* **KUTIPAN DOKUMEN**

□ □ □ □ □ □ □

Ahli: Dewan Pengawas Hancurkan Independensi KPK
Berita

Ahli: Dewan Pengawas Hancurkan Independensi KPK

Menurut Denny, Dewan Pengawas senyatanya harus dimaknai sebagai masuknya kontrol, terutama kontrol eksekutif dalam tubuh KPK.

Agus Sahbani
Bacaan 2 Menit
Gedung MK. Foto: RES
Gedung MK. Foto: RES

Sidang lanjutan pengujian Undang-Undang (UU) Nomor 19 Tahun 2019 tentang Perubahan Kedua atas UU Nomor 30 Tahun 2002 tentang Komisi Pemberantasan Tindak Pidana Korupsi (UU KPK) untuk beberapa permohonan kembali digelar. Sidang kali ini, Mahkamah Konstitusi (MK) mengagendakan mendengarkan keterangan beberapa ahli yang diajukan para pemohon.

 

Salah satu ahli yang dihadirkan pakar hukum tata negara Prof Denny Indrayana. Mengawali paparannya, Denny mengatakan semangat antikorupsi menjadi landasan lahirnya perubahan konstitusi yang membawa pada era reformasi. “Sangat jelas, semangat antikorupsi mewarnai perubahan konstitusi kita. Karenanya ruh antikorupsi ditiupkan dalam UUD 1945,” ujar Denny di ruang sidang pleno MK, Rabu (12/2/2020) seperti dikutip laman MK.

 

Menanggapi sejumlah permohonan pengujian Perubahan UU KPK, Denny menilai independensi merupakan salah satu roh KPK. Karena itu, kata Denny, kehadiran organ Dewan Pengawas KPK dalam revisi UU KPK, salah satu persoalannya terletak pada bagaimana hal-hal tersebut menghancurkan prinsip independensi KPK.

 

“Bagaimana KPK kemudian dimasukkan ke dalam executive agency, tidak lagi sebagai independent agency. Dewan Pengawas dengan segala kewenangannya, terutama dalam perizinan-perizinan terkait hukum yang memaksa, penyadapan, penggeledahan, dan lain-lain, menurut kami sudah masuk dalam tataran yang merusak independensi KPK,” kata  Denny sebagai Ahli Pemohon Perkara 59/PUU-XVI/2019 yang dimohonkan 25 advokat. Baca Juga: Tak Miliki Kedudukan Hukum, Pengujian Perubahan UU KPK Kandas

 

Guru Besar Hukum Tata Negara Fakultas Hukum Universitas Gadjah Mada ini menilai model semacam dewan pengawas tidak ditemukan dalam praktik penegakan hukum di negara-negara lain. Sedangkan, revisi UU KPK dengan berbagai perubahan, menurut Denny, senyatanya harus dimaknai sebagai masuknya kontrol, terutama kontrol eksekutif dalam tubuh KPK.

□ □ □ □ □ □ □

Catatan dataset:
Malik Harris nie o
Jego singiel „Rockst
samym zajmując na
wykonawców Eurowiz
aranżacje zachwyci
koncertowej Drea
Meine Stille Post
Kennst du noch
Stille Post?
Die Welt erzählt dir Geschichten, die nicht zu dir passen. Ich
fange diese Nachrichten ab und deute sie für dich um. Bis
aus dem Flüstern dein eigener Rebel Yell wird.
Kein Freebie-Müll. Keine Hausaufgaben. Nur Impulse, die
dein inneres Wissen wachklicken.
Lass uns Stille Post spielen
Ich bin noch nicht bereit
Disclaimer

□ □ □ □ □ □ □

* **BUTIR TUGAS 1**
Ambil semua baris dari catatan dataset, lalu tuliskan kembali persis sama tanpa mengubah satu huruf pun.
* **BUTIR TUGAS 2**
Tuliskan kelanjutan teks berita tentang Dewan Pengawas KPK, dimulai tepat setelah kalimat terakhirnya.
Teks berita dan catatan di atas merupakan dua bahan yang terpisah satu sama lain.

* **BAGIAN JAWABAN 1**
Malik Harris nie o
Jego singiel „Rockst
samym zajmując na
wykonawców Eurowiz
aranżacje zachwyci
koncertowej Drea
Meine Stille Post
Kennst du noch
Stille Post?
Die Welt erzählt dir Geschichten, die nicht zu dir passen. Ich
fange diese Nachrichten ab und deute sie für dich um. Bis
aus dem Flüstern dein eigener Rebel Yell wird.
Kein Freebie-Müll. Keine Hausaufgaben. Nur Impulse, die
dein inneres Wissen wachklicken.
Lass uns Stille Post spielen
Ich bin noch nicht bereit
Disclaimer

* **BAGIAN JAWABAN 2**
“Kami berpandangan, revisi UU KPK tidak terkecuali tentang Dewan Pengawas harus betul-betul dilihat dengan cermat dan lebih dalam dari sekedar teks. Apakah ini legal policy, open legal policy atau bukan?” kata Denny.

 

Tantangan sangat berat

Sementara Mantan Ketua KPK M. Busyro Muqoddas menilai pemberantasan korupsi menghadapi tantangan yang sangat berat, terutama setelah berlakunya Perubahan UU KPK. “Politik hukum pembentukan KPK diawali reformasi, tidak hanya diharapkan untuk memberantas korupsi, tetapi juga menjadi jawaban bahwa Indonesia sedang menghadapi kejahatan yang luar biasa. Karena itu, upaya pemberantasannya tidak bisa dilakukan dengan cara yang biasa, tapi dengan cara luar biasa,” kata Busyro.

 

Diungkapkan Busyro, pemberantasan korupsi perlu dilakukan secara intensif, profesional, dan berkesinambungan karena merugikan keuangan negara, menghambat pembangunan nasional, serta memiskinkan rakyat secara terstruktur, masif dan sistematis. “Dalam rangkaian ketatanegaraan yang kontemporer, KPK sebagai lembaga independen kedudukannya sejajar dengan lembaga eksekutif, legislatif dan yudikatif,” kata Busyro sebagai Ahli Pemohon Perkara Nomor 70/PUU-XVII/2019 yang dimohonkan Fathul Wahid dkk.

 

Sedangkan Ridwan menerangkan dari perspektif hukum administrasi. “Izin dalam konteks hukum administrasi adalah organ pemerintah berdasarkan peraturan perundangan yang disyaratkan untuk satu aktivitas memerlukan pengawasan khusus,” kata Ridwan yang merupakan Dosen Fakultas Hukum Universitas Islam Indonesia.

 

Dilihat dari perspektif ilmu yang dikuasainya, Ridwan menyebut KPK adalah institusi yang dibentuk melalui UU yang dalam pembentukannya dilekati wewenang. Untuk menjalankan wewenang tersebut, diperlukan fungsionaris yang akan melaksanakan wewenang pada jabatan itu, diantaranya Dewan Pengawas KPK.

 

“Dewan Pengawas dan Pimpinan KPK berada dalam satu institusi yang kedua-duanya bertindak untuk dan atas nama institusi KPK, yang ada pembedaan mengenai fungsinya. Pembedaan itu secara eksplisit disebutkan dalam undang-undang,” ujar Ridwan yang juga Ahli Pemohon Perkara Nomor 70/PUU-XVII/2019.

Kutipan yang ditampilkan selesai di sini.